━━━ GIVEN INFORMATION

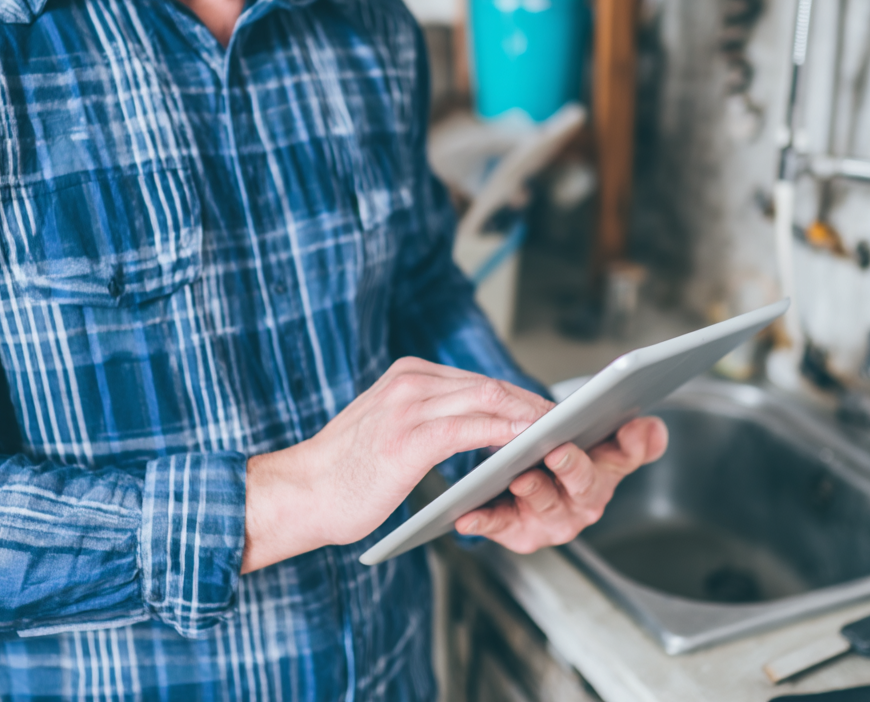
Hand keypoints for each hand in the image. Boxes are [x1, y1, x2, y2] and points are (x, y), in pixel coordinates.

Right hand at [241, 357, 553, 571]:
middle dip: (534, 404)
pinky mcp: (410, 436)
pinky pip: (473, 428)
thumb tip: (478, 426)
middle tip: (570, 424)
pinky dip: (507, 434)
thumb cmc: (345, 473)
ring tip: (560, 435)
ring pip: (489, 400)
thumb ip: (429, 418)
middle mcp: (411, 381)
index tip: (549, 413)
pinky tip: (527, 447)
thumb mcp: (389, 430)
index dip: (520, 396)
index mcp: (408, 376)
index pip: (479, 380)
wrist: (299, 493)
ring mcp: (410, 405)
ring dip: (530, 418)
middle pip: (491, 385)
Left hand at [454, 416, 667, 553]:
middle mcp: (582, 504)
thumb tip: (649, 428)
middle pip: (583, 485)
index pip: (625, 457)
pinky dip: (484, 522)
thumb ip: (632, 438)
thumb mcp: (602, 447)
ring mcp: (550, 521)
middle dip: (572, 468)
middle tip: (559, 450)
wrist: (533, 482)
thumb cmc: (568, 463)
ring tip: (519, 479)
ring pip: (544, 506)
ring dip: (533, 492)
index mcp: (606, 476)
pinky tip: (467, 516)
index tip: (628, 426)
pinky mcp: (517, 533)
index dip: (630, 444)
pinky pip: (500, 526)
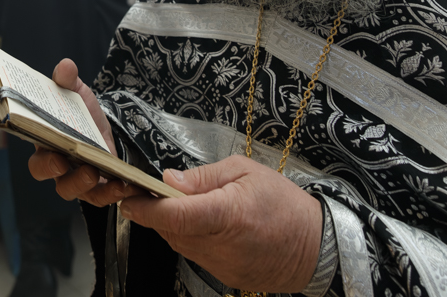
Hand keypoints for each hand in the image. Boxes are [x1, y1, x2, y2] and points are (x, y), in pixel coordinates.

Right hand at [27, 59, 134, 206]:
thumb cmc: (82, 112)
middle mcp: (54, 164)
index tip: (49, 147)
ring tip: (98, 173)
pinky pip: (98, 197)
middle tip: (65, 162)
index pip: (34, 155)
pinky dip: (110, 194)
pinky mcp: (95, 187)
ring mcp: (74, 178)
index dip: (40, 156)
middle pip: (45, 174)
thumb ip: (68, 80)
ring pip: (70, 190)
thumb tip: (65, 66)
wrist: (104, 127)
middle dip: (53, 170)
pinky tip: (123, 184)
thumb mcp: (77, 93)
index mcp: (44, 142)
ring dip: (83, 184)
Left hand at [120, 155, 321, 292]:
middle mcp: (221, 244)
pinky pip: (195, 255)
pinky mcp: (224, 276)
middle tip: (154, 193)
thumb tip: (169, 179)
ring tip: (186, 206)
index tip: (130, 199)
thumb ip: (203, 176)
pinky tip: (204, 225)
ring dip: (173, 225)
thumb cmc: (285, 204)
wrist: (316, 246)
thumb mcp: (246, 172)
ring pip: (179, 244)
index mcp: (228, 214)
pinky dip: (191, 239)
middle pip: (170, 230)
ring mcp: (222, 265)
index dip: (146, 207)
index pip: (174, 214)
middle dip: (156, 212)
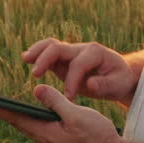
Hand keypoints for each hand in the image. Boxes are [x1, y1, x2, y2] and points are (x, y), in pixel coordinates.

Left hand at [0, 84, 124, 142]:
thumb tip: (36, 89)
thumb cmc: (96, 137)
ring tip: (2, 105)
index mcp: (45, 131)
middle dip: (2, 110)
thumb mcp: (77, 115)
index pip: (16, 117)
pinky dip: (29, 118)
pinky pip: (38, 127)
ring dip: (15, 114)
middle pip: (18, 121)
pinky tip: (30, 113)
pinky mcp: (58, 140)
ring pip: (28, 125)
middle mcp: (44, 137)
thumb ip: (56, 102)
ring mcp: (50, 140)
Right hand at [23, 39, 137, 102]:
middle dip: (46, 60)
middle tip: (36, 76)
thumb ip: (105, 85)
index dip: (72, 80)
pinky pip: (48, 52)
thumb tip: (90, 84)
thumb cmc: (118, 79)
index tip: (69, 97)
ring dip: (37, 51)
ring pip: (50, 45)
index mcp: (95, 53)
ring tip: (25, 59)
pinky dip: (37, 54)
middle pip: (59, 48)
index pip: (78, 64)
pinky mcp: (63, 59)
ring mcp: (70, 52)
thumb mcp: (118, 84)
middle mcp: (80, 49)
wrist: (118, 73)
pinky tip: (27, 60)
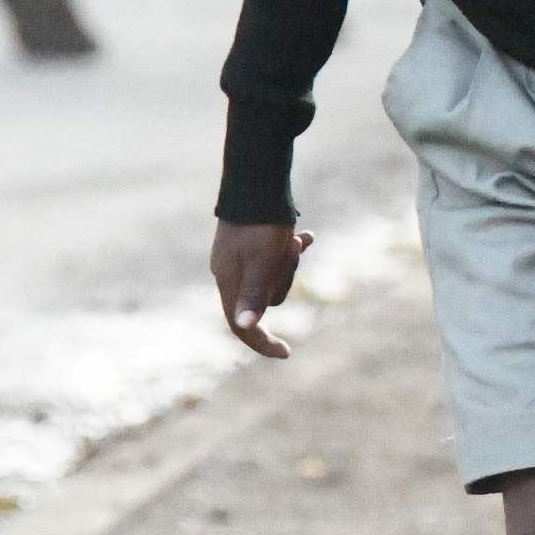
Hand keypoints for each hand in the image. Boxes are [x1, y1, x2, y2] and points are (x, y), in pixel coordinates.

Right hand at [211, 220, 310, 358]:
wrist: (257, 180)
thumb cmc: (260, 224)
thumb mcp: (261, 261)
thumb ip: (254, 294)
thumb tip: (245, 327)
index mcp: (228, 283)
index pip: (241, 327)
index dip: (262, 343)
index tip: (286, 354)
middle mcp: (232, 274)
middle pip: (266, 298)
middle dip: (286, 280)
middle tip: (292, 251)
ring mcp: (242, 258)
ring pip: (274, 277)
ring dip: (289, 261)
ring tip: (294, 237)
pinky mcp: (254, 243)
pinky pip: (277, 256)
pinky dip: (293, 248)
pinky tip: (306, 235)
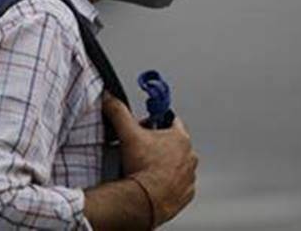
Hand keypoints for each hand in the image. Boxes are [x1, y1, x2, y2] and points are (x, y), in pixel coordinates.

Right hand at [103, 94, 197, 225]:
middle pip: (173, 143)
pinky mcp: (185, 194)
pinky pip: (178, 184)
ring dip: (164, 165)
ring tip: (146, 169)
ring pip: (177, 165)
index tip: (146, 126)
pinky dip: (168, 183)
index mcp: (180, 138)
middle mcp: (189, 156)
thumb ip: (119, 112)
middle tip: (141, 150)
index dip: (155, 122)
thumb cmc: (142, 168)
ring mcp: (189, 176)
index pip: (171, 120)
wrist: (146, 201)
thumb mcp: (127, 134)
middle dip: (158, 144)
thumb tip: (110, 100)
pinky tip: (153, 184)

━━━━━━

Every line of the data above should be returned exactly, with the pictures removed.

Hand keypoints for each hand in the image. Boxes are [x1, y1, x2, y2] and points are (x, y), in pixel coordinates.

Right hand at [241, 357, 553, 571]:
middle dip: (534, 404)
pinky mcp: (410, 436)
pinky pip: (473, 428)
thumb tip: (478, 426)
middle tip: (570, 424)
pinky dip: (507, 434)
thumb cmc: (345, 473)
ring tip: (560, 435)
ring pip: (489, 400)
thumb ip: (429, 418)
middle mcp: (411, 381)
index tip: (549, 413)
pinky tip: (527, 447)
thumb mcp: (389, 430)
index dip: (520, 396)
index mcp: (408, 376)
index pip: (479, 380)
wrist: (299, 493)
ring mcp: (410, 405)
ring dip: (530, 418)
middle pip: (491, 385)
Left hand at [454, 416, 667, 553]:
middle mcp: (582, 504)
thumb tip: (649, 428)
middle pip: (583, 485)
index pip: (625, 457)
pinky dip: (484, 522)
thumb ip: (632, 438)
thumb mcp: (602, 447)
ring mcp: (550, 521)
middle dip: (572, 468)
middle tip: (559, 450)
wrist: (533, 482)
thumb cmc: (568, 463)
ring tip: (519, 479)
ring pip: (544, 506)
ring dip: (533, 492)
index mcp: (606, 476)
pinky tip: (467, 516)
index tip: (628, 426)
pinky mcp: (517, 533)
index dip: (630, 444)
pinky pip: (500, 526)
Hand keypoints for each hand in the image. Boxes are [x1, y1, x2, y2] and points are (x, y), in pixel coordinates.

Right hand at [27, 59, 134, 206]:
thumb cmc: (82, 112)
middle mcp: (54, 164)
index tip: (49, 147)
ring tip: (98, 173)
pinky pip: (98, 197)
middle tip: (65, 162)
index pip: (34, 155)
pinky dip: (110, 194)
pinky mcp: (95, 187)
ring mcp: (74, 178)
index dip: (40, 156)
middle pip: (45, 174)
thumb ip: (68, 80)
ring pip: (70, 190)
thumb tip: (65, 66)
wrist: (104, 127)
middle dip: (53, 170)
pinky tip: (123, 184)
thumb mcp: (77, 93)
index mcp: (44, 142)
ring dip: (83, 184)
Left hand at [120, 155, 321, 292]:
middle mcp: (221, 244)
pinky pip: (195, 255)
pinky mcp: (224, 276)
middle tip: (154, 193)
thumb tip: (169, 179)
ring tip: (186, 206)
index tip: (130, 199)
thumb ip: (203, 176)
pinky tip: (204, 225)
ring dip: (173, 225)
thumb cmc: (285, 204)
wrist: (316, 246)
thumb mcp: (246, 172)
ring pip: (179, 244)
index mcp: (228, 214)
pinky dip: (191, 239)
middle pip: (170, 230)
ring mcp: (222, 265)
index dip: (146, 207)
index pip: (174, 214)
middle dip: (156, 212)
Hand keypoints for each hand in the image. Boxes are [x1, y1, x2, y2] and points are (x, y), in pixel coordinates.

Left hand at [0, 84, 124, 142]:
thumb tip: (36, 89)
thumb cmc: (96, 137)
ring tip: (2, 105)
index mcp: (45, 131)
middle dip: (2, 110)
thumb mcp: (77, 115)
index pip: (16, 117)
pinky dip: (29, 118)
pinky pip: (38, 127)
ring dip: (15, 114)
middle pip: (18, 121)
pinky tip: (30, 113)
pinky mcp: (58, 140)
ring pip: (28, 125)
middle mcp: (44, 137)
thumb ip: (56, 102)
ring mcp: (50, 140)
Right hand at [23, 39, 137, 102]:
middle dip: (46, 60)
middle tip: (36, 76)
thumb ip: (105, 85)
index dip: (72, 80)
pinky pip: (48, 52)
thumb tip: (90, 84)
thumb cmc: (118, 79)
index tip: (69, 97)
ring dip: (37, 51)
ring pip: (50, 45)
index mcp: (95, 53)
ring tip: (25, 59)
pinky dip: (37, 54)
middle pip: (59, 48)
index pip: (78, 64)
pinky mcp: (63, 59)
ring mcp: (70, 52)
thumb mcp: (118, 84)
middle mcp: (80, 49)
wrist: (118, 73)
pinky tip: (27, 60)
Hand keypoints for each hand in the image. Boxes are [x1, y1, x2, y2] and points are (x, y), in pixel coordinates.

Right hand at [211, 220, 310, 358]:
wrist: (257, 180)
thumb cmc: (260, 224)
thumb mcp: (261, 261)
thumb ip: (254, 294)
thumb tip: (245, 327)
index mcp: (228, 283)
index pip: (241, 327)
index dip: (262, 343)
index tip: (286, 354)
middle mcp: (232, 274)
middle pip: (266, 298)
middle dip: (286, 280)
middle tip: (292, 251)
ring mcp: (242, 258)
ring pip: (274, 277)
ring dip: (289, 261)
ring tip: (294, 237)
pinky mcp: (254, 243)
pinky pip: (277, 256)
pinky dip: (293, 248)
pinky tip: (306, 235)
Hand keypoints for each hand in the image. Boxes are [x1, y1, x2, y2] and points are (x, y), in pixel coordinates.

Right hand at [103, 94, 197, 225]:
middle pip: (173, 143)
pinky mcp: (185, 194)
pinky pip: (178, 184)
ring dip: (164, 165)
ring tip: (146, 169)
ring pip: (177, 165)
index tip: (146, 126)
pinky dip: (168, 183)
index mcp: (180, 138)
middle mcp: (189, 156)
thumb ip: (119, 112)
middle tip: (141, 150)
index dip: (155, 122)
thumb cmc: (142, 168)
ring mcp: (189, 176)
index pip: (171, 120)
wrist: (146, 201)
thumb mcp: (127, 134)
middle dip: (158, 144)
thumb tip: (110, 100)
pinky tip: (153, 184)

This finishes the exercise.